Material: Use polycity.jmp in the JMPin databook.
Background: Here we consider a curious proposition. Is there an association between ozone and population size? We have both population estimates and ozone measurements for 48 cities throughout the US. Also we have population size for another four cities but no ozone measurement. Is there an association between the two variables? Is the relation linear or curved? Are there outliers? Can we predict ozone levels for the four additional cities?
Main Question: What is the relationship between ozone and city population?
Steps:
1. Fit a line to ozone by pop. Add a confidence curve for fit to show
uncertainty about fit. Add a polynomial fit of degree 2 or 3 to see if
there is a substantial departure from the linear fit. If the polynomial
fits lie well between the two confidence curves, then this is an indication
that the relationship is most likely linear. (We will learn more precise
ways to test this in mid-November.)
2. Open up another window to fit ozone by pop again. Do any observations appear to be an outlier from the linear fit. To check, add a confidence curve for individual observations. Are any of the observations outside, not between, the two confidence curves. If so, they may be outliers. Then again, they may just be values a little more extreme than usual.
3. Now that we have fit the data with a line, checked to see if the
linear fit was adequate, and checked for outliers, we have some confidence
in using the linear model. Make predictions for ozone levels at the four
cities without ozone measurements. Report both the expected value and standard
deviation for each. You may do this by hand. You may also make JMP do it.
It's your choice.
Report:
Report the parameter estimates for the linear fit, include RMSE. Why
do you think the linear fit is adequate? Are there outliers to be concerned
about? Report predictions for Cheyenne, Dubuque, Galveston, and Spokane?
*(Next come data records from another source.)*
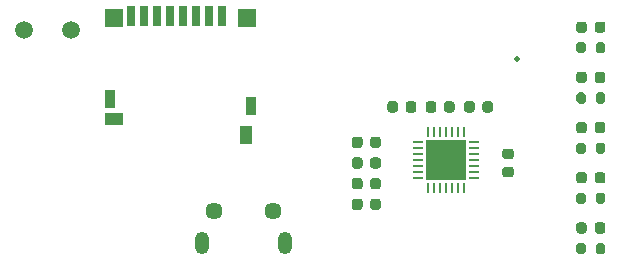
<source format=gbr>
%TF.GenerationSoftware,KiCad,Pcbnew,(5.1.9)-1*%
%TF.CreationDate,2021-08-08T21:49:21+01:00*%
%TF.ProjectId,glassphones - main pcb,676c6173-7370-4686-9f6e-6573202d206d,rev?*%
%TF.SameCoordinates,Original*%
%TF.FileFunction,Soldermask,Bot*%
%TF.FilePolarity,Negative*%
%FSLAX46Y46*%
G04 Gerber Fmt 4.6, Leading zero omitted, Abs format (unit mm)*
G04 Created by KiCad (PCBNEW (5.1.9)-1) date 2021-08-08 21:49:21*
%MOMM*%
%LPD*%
G01*
G04 APERTURE LIST*
%ADD10R,1.041400X1.549400*%
%ADD11R,1.549400X1.041400*%
%ADD12R,0.838200X1.549400*%
%ADD13R,1.498600X1.498600*%
%ADD14R,0.762000X1.803400*%
%ADD15C,0.500000*%
%ADD16O,1.200000X1.900000*%
%ADD17C,1.450000*%
%ADD18R,3.352800X3.352800*%
%ADD19R,0.254000X0.965200*%
%ADD20R,0.965200X0.254000*%
%ADD21C,1.500000*%
G04 APERTURE END LIST*
D10*
%TO.C,J2*%
X157804294Y-49381298D03*
D11*
X146650316Y-48060300D03*
D12*
X158205208Y-46956299D03*
X146294792Y-46306298D03*
D13*
X157875000Y-39481699D03*
X146625000Y-39481699D03*
D14*
X155800712Y-39329299D03*
X154700711Y-39329299D03*
X153600711Y-39329299D03*
X152500711Y-39329299D03*
X151400713Y-39329299D03*
X150300713Y-39329299D03*
X149200712Y-39329299D03*
X148100712Y-39329299D03*
%TD*%
D15*
%TO.C,U3*%
X180775000Y-42975000D03*
%TD*%
D16*
%TO.C,J1*%
X161100000Y-58500000D03*
X154100000Y-58500000D03*
D17*
X160100000Y-55800000D03*
X155100000Y-55800000D03*
%TD*%
D18*
%TO.C,U2*%
X174750000Y-51500000D03*
D19*
X176250000Y-49125100D03*
X175750001Y-49125100D03*
X175249999Y-49125100D03*
X174750000Y-49125100D03*
X174250001Y-49125100D03*
X173749999Y-49125100D03*
X173250000Y-49125100D03*
D20*
X172375100Y-50000000D03*
X172375100Y-50499999D03*
X172375100Y-51000001D03*
X172375100Y-51500000D03*
X172375100Y-51999999D03*
X172375100Y-52500001D03*
X172375100Y-53000000D03*
D19*
X173250000Y-53874900D03*
X173749999Y-53874900D03*
X174250001Y-53874900D03*
X174750000Y-53874900D03*
X175249999Y-53874900D03*
X175750001Y-53874900D03*
X176250000Y-53874900D03*
D20*
X177124900Y-53000000D03*
X177124900Y-52500001D03*
X177124900Y-51999999D03*
X177124900Y-51500000D03*
X177124900Y-51000001D03*
X177124900Y-50499999D03*
X177124900Y-50000000D03*
%TD*%
%TO.C,R12*%
G36*
G01*
X186575000Y-41725000D02*
X186575000Y-42275000D01*
G75*
G02*
X186375000Y-42475000I-200000J0D01*
G01*
X185975000Y-42475000D01*
G75*
G02*
X185775000Y-42275000I0J200000D01*
G01*
X185775000Y-41725000D01*
G75*
G02*
X185975000Y-41525000I200000J0D01*
G01*
X186375000Y-41525000D01*
G75*
G02*
X186575000Y-41725000I0J-200000D01*
G01*
G37*
G36*
G01*
X188225000Y-41725000D02*
X188225000Y-42275000D01*
G75*
G02*
X188025000Y-42475000I-200000J0D01*
G01*
X187625000Y-42475000D01*
G75*
G02*
X187425000Y-42275000I0J200000D01*
G01*
X187425000Y-41725000D01*
G75*
G02*
X187625000Y-41525000I200000J0D01*
G01*
X188025000Y-41525000D01*
G75*
G02*
X188225000Y-41725000I0J-200000D01*
G01*
G37*
%TD*%
%TO.C,R11*%
G36*
G01*
X187425000Y-59275000D02*
X187425000Y-58725000D01*
G75*
G02*
X187625000Y-58525000I200000J0D01*
G01*
X188025000Y-58525000D01*
G75*
G02*
X188225000Y-58725000I0J-200000D01*
G01*
X188225000Y-59275000D01*
G75*
G02*
X188025000Y-59475000I-200000J0D01*
G01*
X187625000Y-59475000D01*
G75*
G02*
X187425000Y-59275000I0J200000D01*
G01*
G37*
G36*
G01*
X185775000Y-59275000D02*
X185775000Y-58725000D01*
G75*
G02*
X185975000Y-58525000I200000J0D01*
G01*
X186375000Y-58525000D01*
G75*
G02*
X186575000Y-58725000I0J-200000D01*
G01*
X186575000Y-59275000D01*
G75*
G02*
X186375000Y-59475000I-200000J0D01*
G01*
X185975000Y-59475000D01*
G75*
G02*
X185775000Y-59275000I0J200000D01*
G01*
G37*
%TD*%
%TO.C,R10*%
G36*
G01*
X187425000Y-55025000D02*
X187425000Y-54475000D01*
G75*
G02*
X187625000Y-54275000I200000J0D01*
G01*
X188025000Y-54275000D01*
G75*
G02*
X188225000Y-54475000I0J-200000D01*
G01*
X188225000Y-55025000D01*
G75*
G02*
X188025000Y-55225000I-200000J0D01*
G01*
X187625000Y-55225000D01*
G75*
G02*
X187425000Y-55025000I0J200000D01*
G01*
G37*
G36*
G01*
X185775000Y-55025000D02*
X185775000Y-54475000D01*
G75*
G02*
X185975000Y-54275000I200000J0D01*
G01*
X186375000Y-54275000D01*
G75*
G02*
X186575000Y-54475000I0J-200000D01*
G01*
X186575000Y-55025000D01*
G75*
G02*
X186375000Y-55225000I-200000J0D01*
G01*
X185975000Y-55225000D01*
G75*
G02*
X185775000Y-55025000I0J200000D01*
G01*
G37*
%TD*%
%TO.C,R9*%
G36*
G01*
X187425000Y-50775000D02*
X187425000Y-50225000D01*
G75*
G02*
X187625000Y-50025000I200000J0D01*
G01*
X188025000Y-50025000D01*
G75*
G02*
X188225000Y-50225000I0J-200000D01*
G01*
X188225000Y-50775000D01*
G75*
G02*
X188025000Y-50975000I-200000J0D01*
G01*
X187625000Y-50975000D01*
G75*
G02*
X187425000Y-50775000I0J200000D01*
G01*
G37*
G36*
G01*
X185775000Y-50775000D02*
X185775000Y-50225000D01*
G75*
G02*
X185975000Y-50025000I200000J0D01*
G01*
X186375000Y-50025000D01*
G75*
G02*
X186575000Y-50225000I0J-200000D01*
G01*
X186575000Y-50775000D01*
G75*
G02*
X186375000Y-50975000I-200000J0D01*
G01*
X185975000Y-50975000D01*
G75*
G02*
X185775000Y-50775000I0J200000D01*
G01*
G37*
%TD*%
%TO.C,R8*%
G36*
G01*
X187425000Y-46525000D02*
X187425000Y-45975000D01*
G75*
G02*
X187625000Y-45775000I200000J0D01*
G01*
X188025000Y-45775000D01*
G75*
G02*
X188225000Y-45975000I0J-200000D01*
G01*
X188225000Y-46525000D01*
G75*
G02*
X188025000Y-46725000I-200000J0D01*
G01*
X187625000Y-46725000D01*
G75*
G02*
X187425000Y-46525000I0J200000D01*
G01*
G37*
G36*
G01*
X185775000Y-46525000D02*
X185775000Y-45975000D01*
G75*
G02*
X185975000Y-45775000I200000J0D01*
G01*
X186375000Y-45775000D01*
G75*
G02*
X186575000Y-45975000I0J-200000D01*
G01*
X186575000Y-46525000D01*
G75*
G02*
X186375000Y-46725000I-200000J0D01*
G01*
X185975000Y-46725000D01*
G75*
G02*
X185775000Y-46525000I0J200000D01*
G01*
G37*
%TD*%
D21*
%TO.C,J4*%
X139000000Y-40500000D03*
%TD*%
%TO.C,J3*%
X143000000Y-40500000D03*
%TD*%
%TO.C,C8*%
G36*
G01*
X179750000Y-52075000D02*
X180250000Y-52075000D01*
G75*
G02*
X180475000Y-52300000I0J-225000D01*
G01*
X180475000Y-52750000D01*
G75*
G02*
X180250000Y-52975000I-225000J0D01*
G01*
X179750000Y-52975000D01*
G75*
G02*
X179525000Y-52750000I0J225000D01*
G01*
X179525000Y-52300000D01*
G75*
G02*
X179750000Y-52075000I225000J0D01*
G01*
G37*
G36*
G01*
X179750000Y-50525000D02*
X180250000Y-50525000D01*
G75*
G02*
X180475000Y-50750000I0J-225000D01*
G01*
X180475000Y-51200000D01*
G75*
G02*
X180250000Y-51425000I-225000J0D01*
G01*
X179750000Y-51425000D01*
G75*
G02*
X179525000Y-51200000I0J225000D01*
G01*
X179525000Y-50750000D01*
G75*
G02*
X179750000Y-50525000I225000J0D01*
G01*
G37*
%TD*%
%TO.C,C7*%
G36*
G01*
X177825000Y-47250000D02*
X177825000Y-46750000D01*
G75*
G02*
X178050000Y-46525000I225000J0D01*
G01*
X178500000Y-46525000D01*
G75*
G02*
X178725000Y-46750000I0J-225000D01*
G01*
X178725000Y-47250000D01*
G75*
G02*
X178500000Y-47475000I-225000J0D01*
G01*
X178050000Y-47475000D01*
G75*
G02*
X177825000Y-47250000I0J225000D01*
G01*
G37*
G36*
G01*
X176275000Y-47250000D02*
X176275000Y-46750000D01*
G75*
G02*
X176500000Y-46525000I225000J0D01*
G01*
X176950000Y-46525000D01*
G75*
G02*
X177175000Y-46750000I0J-225000D01*
G01*
X177175000Y-47250000D01*
G75*
G02*
X176950000Y-47475000I-225000J0D01*
G01*
X176500000Y-47475000D01*
G75*
G02*
X176275000Y-47250000I0J225000D01*
G01*
G37*
%TD*%
%TO.C,C6*%
G36*
G01*
X167675000Y-49750000D02*
X167675000Y-50250000D01*
G75*
G02*
X167450000Y-50475000I-225000J0D01*
G01*
X167000000Y-50475000D01*
G75*
G02*
X166775000Y-50250000I0J225000D01*
G01*
X166775000Y-49750000D01*
G75*
G02*
X167000000Y-49525000I225000J0D01*
G01*
X167450000Y-49525000D01*
G75*
G02*
X167675000Y-49750000I0J-225000D01*
G01*
G37*
G36*
G01*
X169225000Y-49750000D02*
X169225000Y-50250000D01*
G75*
G02*
X169000000Y-50475000I-225000J0D01*
G01*
X168550000Y-50475000D01*
G75*
G02*
X168325000Y-50250000I0J225000D01*
G01*
X168325000Y-49750000D01*
G75*
G02*
X168550000Y-49525000I225000J0D01*
G01*
X169000000Y-49525000D01*
G75*
G02*
X169225000Y-49750000I0J-225000D01*
G01*
G37*
%TD*%
%TO.C,C5*%
G36*
G01*
X168325000Y-55500000D02*
X168325000Y-55000000D01*
G75*
G02*
X168550000Y-54775000I225000J0D01*
G01*
X169000000Y-54775000D01*
G75*
G02*
X169225000Y-55000000I0J-225000D01*
G01*
X169225000Y-55500000D01*
G75*
G02*
X169000000Y-55725000I-225000J0D01*
G01*
X168550000Y-55725000D01*
G75*
G02*
X168325000Y-55500000I0J225000D01*
G01*
G37*
G36*
G01*
X166775000Y-55500000D02*
X166775000Y-55000000D01*
G75*
G02*
X167000000Y-54775000I225000J0D01*
G01*
X167450000Y-54775000D01*
G75*
G02*
X167675000Y-55000000I0J-225000D01*
G01*
X167675000Y-55500000D01*
G75*
G02*
X167450000Y-55725000I-225000J0D01*
G01*
X167000000Y-55725000D01*
G75*
G02*
X166775000Y-55500000I0J225000D01*
G01*
G37*
%TD*%
%TO.C,C4*%
G36*
G01*
X168325000Y-52000000D02*
X168325000Y-51500000D01*
G75*
G02*
X168550000Y-51275000I225000J0D01*
G01*
X169000000Y-51275000D01*
G75*
G02*
X169225000Y-51500000I0J-225000D01*
G01*
X169225000Y-52000000D01*
G75*
G02*
X169000000Y-52225000I-225000J0D01*
G01*
X168550000Y-52225000D01*
G75*
G02*
X168325000Y-52000000I0J225000D01*
G01*
G37*
G36*
G01*
X166775000Y-52000000D02*
X166775000Y-51500000D01*
G75*
G02*
X167000000Y-51275000I225000J0D01*
G01*
X167450000Y-51275000D01*
G75*
G02*
X167675000Y-51500000I0J-225000D01*
G01*
X167675000Y-52000000D01*
G75*
G02*
X167450000Y-52225000I-225000J0D01*
G01*
X167000000Y-52225000D01*
G75*
G02*
X166775000Y-52000000I0J225000D01*
G01*
G37*
%TD*%
%TO.C,C3*%
G36*
G01*
X168325000Y-53750000D02*
X168325000Y-53250000D01*
G75*
G02*
X168550000Y-53025000I225000J0D01*
G01*
X169000000Y-53025000D01*
G75*
G02*
X169225000Y-53250000I0J-225000D01*
G01*
X169225000Y-53750000D01*
G75*
G02*
X169000000Y-53975000I-225000J0D01*
G01*
X168550000Y-53975000D01*
G75*
G02*
X168325000Y-53750000I0J225000D01*
G01*
G37*
G36*
G01*
X166775000Y-53750000D02*
X166775000Y-53250000D01*
G75*
G02*
X167000000Y-53025000I225000J0D01*
G01*
X167450000Y-53025000D01*
G75*
G02*
X167675000Y-53250000I0J-225000D01*
G01*
X167675000Y-53750000D01*
G75*
G02*
X167450000Y-53975000I-225000J0D01*
G01*
X167000000Y-53975000D01*
G75*
G02*
X166775000Y-53750000I0J225000D01*
G01*
G37*
%TD*%
%TO.C,C2*%
G36*
G01*
X171325000Y-47250000D02*
X171325000Y-46750000D01*
G75*
G02*
X171550000Y-46525000I225000J0D01*
G01*
X172000000Y-46525000D01*
G75*
G02*
X172225000Y-46750000I0J-225000D01*
G01*
X172225000Y-47250000D01*
G75*
G02*
X172000000Y-47475000I-225000J0D01*
G01*
X171550000Y-47475000D01*
G75*
G02*
X171325000Y-47250000I0J225000D01*
G01*
G37*
G36*
G01*
X169775000Y-47250000D02*
X169775000Y-46750000D01*
G75*
G02*
X170000000Y-46525000I225000J0D01*
G01*
X170450000Y-46525000D01*
G75*
G02*
X170675000Y-46750000I0J-225000D01*
G01*
X170675000Y-47250000D01*
G75*
G02*
X170450000Y-47475000I-225000J0D01*
G01*
X170000000Y-47475000D01*
G75*
G02*
X169775000Y-47250000I0J225000D01*
G01*
G37*
%TD*%
%TO.C,C1*%
G36*
G01*
X173925000Y-46750000D02*
X173925000Y-47250000D01*
G75*
G02*
X173700000Y-47475000I-225000J0D01*
G01*
X173250000Y-47475000D01*
G75*
G02*
X173025000Y-47250000I0J225000D01*
G01*
X173025000Y-46750000D01*
G75*
G02*
X173250000Y-46525000I225000J0D01*
G01*
X173700000Y-46525000D01*
G75*
G02*
X173925000Y-46750000I0J-225000D01*
G01*
G37*
G36*
G01*
X175475000Y-46750000D02*
X175475000Y-47250000D01*
G75*
G02*
X175250000Y-47475000I-225000J0D01*
G01*
X174800000Y-47475000D01*
G75*
G02*
X174575000Y-47250000I0J225000D01*
G01*
X174575000Y-46750000D01*
G75*
G02*
X174800000Y-46525000I225000J0D01*
G01*
X175250000Y-46525000D01*
G75*
G02*
X175475000Y-46750000I0J-225000D01*
G01*
G37*
%TD*%
%TO.C,D5*%
G36*
G01*
X186650000Y-39993750D02*
X186650000Y-40506250D01*
G75*
G02*
X186431250Y-40725000I-218750J0D01*
G01*
X185993750Y-40725000D01*
G75*
G02*
X185775000Y-40506250I0J218750D01*
G01*
X185775000Y-39993750D01*
G75*
G02*
X185993750Y-39775000I218750J0D01*
G01*
X186431250Y-39775000D01*
G75*
G02*
X186650000Y-39993750I0J-218750D01*
G01*
G37*
G36*
G01*
X188225000Y-39993750D02*
X188225000Y-40506250D01*
G75*
G02*
X188006250Y-40725000I-218750J0D01*
G01*
X187568750Y-40725000D01*
G75*
G02*
X187350000Y-40506250I0J218750D01*
G01*
X187350000Y-39993750D01*
G75*
G02*
X187568750Y-39775000I218750J0D01*
G01*
X188006250Y-39775000D01*
G75*
G02*
X188225000Y-39993750I0J-218750D01*
G01*
G37*
%TD*%
%TO.C,D4*%
G36*
G01*
X186650000Y-56993750D02*
X186650000Y-57506250D01*
G75*
G02*
X186431250Y-57725000I-218750J0D01*
G01*
X185993750Y-57725000D01*
G75*
G02*
X185775000Y-57506250I0J218750D01*
G01*
X185775000Y-56993750D01*
G75*
G02*
X185993750Y-56775000I218750J0D01*
G01*
X186431250Y-56775000D01*
G75*
G02*
X186650000Y-56993750I0J-218750D01*
G01*
G37*
G36*
G01*
X188225000Y-56993750D02*
X188225000Y-57506250D01*
G75*
G02*
X188006250Y-57725000I-218750J0D01*
G01*
X187568750Y-57725000D01*
G75*
G02*
X187350000Y-57506250I0J218750D01*
G01*
X187350000Y-56993750D01*
G75*
G02*
X187568750Y-56775000I218750J0D01*
G01*
X188006250Y-56775000D01*
G75*
G02*
X188225000Y-56993750I0J-218750D01*
G01*
G37*
%TD*%
%TO.C,D3*%
G36*
G01*
X186650000Y-52743750D02*
X186650000Y-53256250D01*
G75*
G02*
X186431250Y-53475000I-218750J0D01*
G01*
X185993750Y-53475000D01*
G75*
G02*
X185775000Y-53256250I0J218750D01*
G01*
X185775000Y-52743750D01*
G75*
G02*
X185993750Y-52525000I218750J0D01*
G01*
X186431250Y-52525000D01*
G75*
G02*
X186650000Y-52743750I0J-218750D01*
G01*
G37*
G36*
G01*
X188225000Y-52743750D02*
X188225000Y-53256250D01*
G75*
G02*
X188006250Y-53475000I-218750J0D01*
G01*
X187568750Y-53475000D01*
G75*
G02*
X187350000Y-53256250I0J218750D01*
G01*
X187350000Y-52743750D01*
G75*
G02*
X187568750Y-52525000I218750J0D01*
G01*
X188006250Y-52525000D01*
G75*
G02*
X188225000Y-52743750I0J-218750D01*
G01*
G37*
%TD*%
%TO.C,D2*%
G36*
G01*
X186650000Y-48493750D02*
X186650000Y-49006250D01*
G75*
G02*
X186431250Y-49225000I-218750J0D01*
G01*
X185993750Y-49225000D01*
G75*
G02*
X185775000Y-49006250I0J218750D01*
G01*
X185775000Y-48493750D01*
G75*
G02*
X185993750Y-48275000I218750J0D01*
G01*
X186431250Y-48275000D01*
G75*
G02*
X186650000Y-48493750I0J-218750D01*
G01*
G37*
G36*
G01*
X188225000Y-48493750D02*
X188225000Y-49006250D01*
G75*
G02*
X188006250Y-49225000I-218750J0D01*
G01*
X187568750Y-49225000D01*
G75*
G02*
X187350000Y-49006250I0J218750D01*
G01*
X187350000Y-48493750D01*
G75*
G02*
X187568750Y-48275000I218750J0D01*
G01*
X188006250Y-48275000D01*
G75*
G02*
X188225000Y-48493750I0J-218750D01*
G01*
G37*
%TD*%
%TO.C,D1*%
G36*
G01*
X186650000Y-44243750D02*
X186650000Y-44756250D01*
G75*
G02*
X186431250Y-44975000I-218750J0D01*
G01*
X185993750Y-44975000D01*
G75*
G02*
X185775000Y-44756250I0J218750D01*
G01*
X185775000Y-44243750D01*
G75*
G02*
X185993750Y-44025000I218750J0D01*
G01*
X186431250Y-44025000D01*
G75*
G02*
X186650000Y-44243750I0J-218750D01*
G01*
G37*
G36*
G01*
X188225000Y-44243750D02*
X188225000Y-44756250D01*
G75*
G02*
X188006250Y-44975000I-218750J0D01*
G01*
X187568750Y-44975000D01*
G75*
G02*
X187350000Y-44756250I0J218750D01*
G01*
X187350000Y-44243750D01*
G75*
G02*
X187568750Y-44025000I218750J0D01*
G01*
X188006250Y-44025000D01*
G75*
G02*
X188225000Y-44243750I0J-218750D01*
G01*
G37*
%TD*%
M02*

</source>
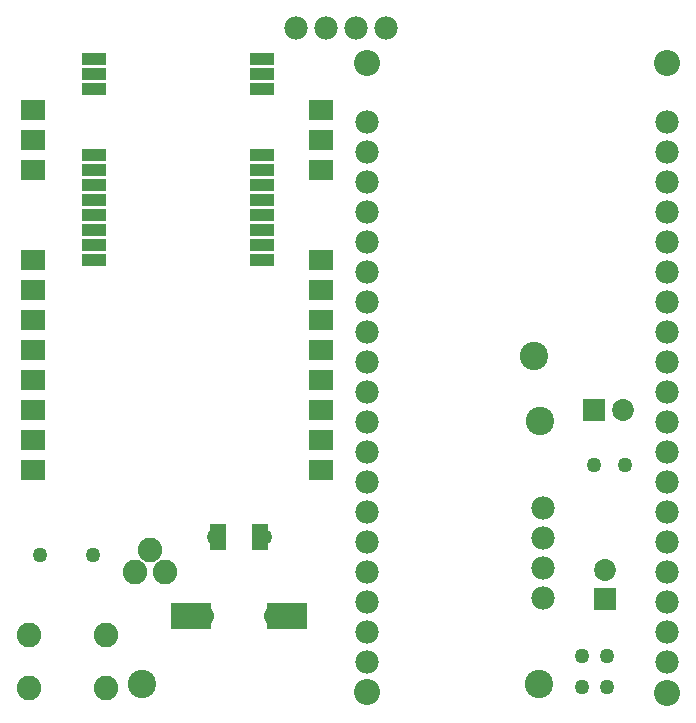
<source format=gbr>
G04 EAGLE Gerber RS-274X export*
G75*
%MOMM*%
%FSLAX34Y34*%
%LPD*%
%INSoldermask Top*%
%IPPOS*%
%AMOC8*
5,1,8,0,0,1.08239X$1,22.5*%
G01*
%ADD10C,2.403200*%
%ADD11C,2.203200*%
%ADD12C,1.981200*%
%ADD13C,1.854200*%
%ADD14R,1.854200X1.854200*%
%ADD15C,2.082800*%
%ADD16R,1.854200X1.854200*%
%ADD17R,2.003200X1.703200*%
%ADD18R,2.003200X0.983200*%
%ADD19R,3.403200X2.203200*%
%ADD20R,1.473200X2.263200*%
%ADD21C,1.259600*%
%ADD22C,1.703200*%


D10*
X447500Y245000D03*
X446230Y22500D03*
X110000Y22500D03*
X442500Y300000D03*
D11*
X300771Y548827D03*
X554806Y548893D03*
X300567Y15708D03*
X554803Y15295D03*
D12*
X300670Y40960D03*
X300670Y66360D03*
X300670Y91760D03*
X300670Y117160D03*
X300670Y142560D03*
X300670Y167960D03*
X300670Y193360D03*
X300670Y218760D03*
X300670Y244160D03*
X300670Y269560D03*
X300670Y294960D03*
X300670Y320360D03*
X300670Y345760D03*
X300670Y371160D03*
X300670Y396560D03*
X300670Y421960D03*
X300670Y447360D03*
X300670Y472760D03*
X300670Y498160D03*
X554670Y498160D03*
X554670Y472760D03*
X554670Y447360D03*
X554670Y421960D03*
X554670Y396560D03*
X554670Y371160D03*
X554670Y345760D03*
X554670Y320360D03*
X554670Y294960D03*
X554670Y269560D03*
X554670Y244160D03*
X554670Y218760D03*
X554670Y193360D03*
X554670Y167960D03*
X554670Y142560D03*
X554670Y117160D03*
X554670Y91760D03*
X554670Y66360D03*
X554670Y40960D03*
X316860Y577790D03*
X291460Y577790D03*
X266060Y577790D03*
X240660Y577790D03*
D13*
X517908Y254320D03*
D14*
G36*
X483821Y264247D02*
X502359Y263891D01*
X502003Y245353D01*
X483465Y245709D01*
X483821Y264247D01*
G37*
D15*
X79582Y64556D03*
X14558Y64556D03*
X79582Y19344D03*
X14558Y19344D03*
D13*
X502580Y119630D03*
D16*
X502580Y94630D03*
D12*
X450010Y95110D03*
X450010Y120510D03*
X450010Y145910D03*
X450010Y171310D03*
D17*
X17810Y508320D03*
X17810Y482920D03*
X17810Y457520D03*
X17810Y381320D03*
X17810Y355920D03*
X17810Y330520D03*
X17810Y305120D03*
X17810Y279720D03*
X17810Y254320D03*
X17810Y228920D03*
X17810Y203520D03*
X261650Y203520D03*
X261650Y228920D03*
X261650Y254320D03*
X261650Y279720D03*
X261650Y305120D03*
X261650Y330520D03*
X261650Y355920D03*
X261650Y381320D03*
X261650Y457520D03*
X261650Y482920D03*
X261650Y508320D03*
D18*
X69880Y551500D03*
X69880Y538800D03*
X69880Y526100D03*
X69880Y470220D03*
X69880Y457520D03*
X69880Y444820D03*
X69880Y432120D03*
X69880Y419420D03*
X69880Y406720D03*
X69880Y394020D03*
X69880Y381320D03*
X212120Y381320D03*
X212120Y394020D03*
X212120Y406720D03*
X212120Y419420D03*
X212120Y432120D03*
X212120Y444820D03*
X212120Y457520D03*
X212120Y470220D03*
X212120Y526100D03*
X212120Y538800D03*
X212120Y551500D03*
D19*
X151500Y80000D03*
X233500Y80000D03*
D15*
X104800Y117500D03*
X117500Y136550D03*
X130200Y117500D03*
D20*
X174950Y147500D03*
X210050Y147500D03*
D21*
X482460Y19960D03*
X503690Y19960D03*
X519430Y208280D03*
X492760Y208280D03*
X24130Y132080D03*
D22*
X222500Y80000D03*
D21*
X482460Y46230D03*
X503690Y46230D03*
X68580Y132080D03*
D22*
X162500Y80000D03*
D21*
X171450Y147320D03*
X214630Y147320D03*
M02*

</source>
Are these four cities different from the others in some way that may call
to question the predictions? (It helps to know your western geography.)
Why should one believe that population and ozone are related? Is there
any scientific explanation for this? Do you believe that this relation
is causative or merely predictive or discriptive? Explain why in either
case.
Due: September 29, 1998. You may turn it in sooner if you wish feedback before the exam.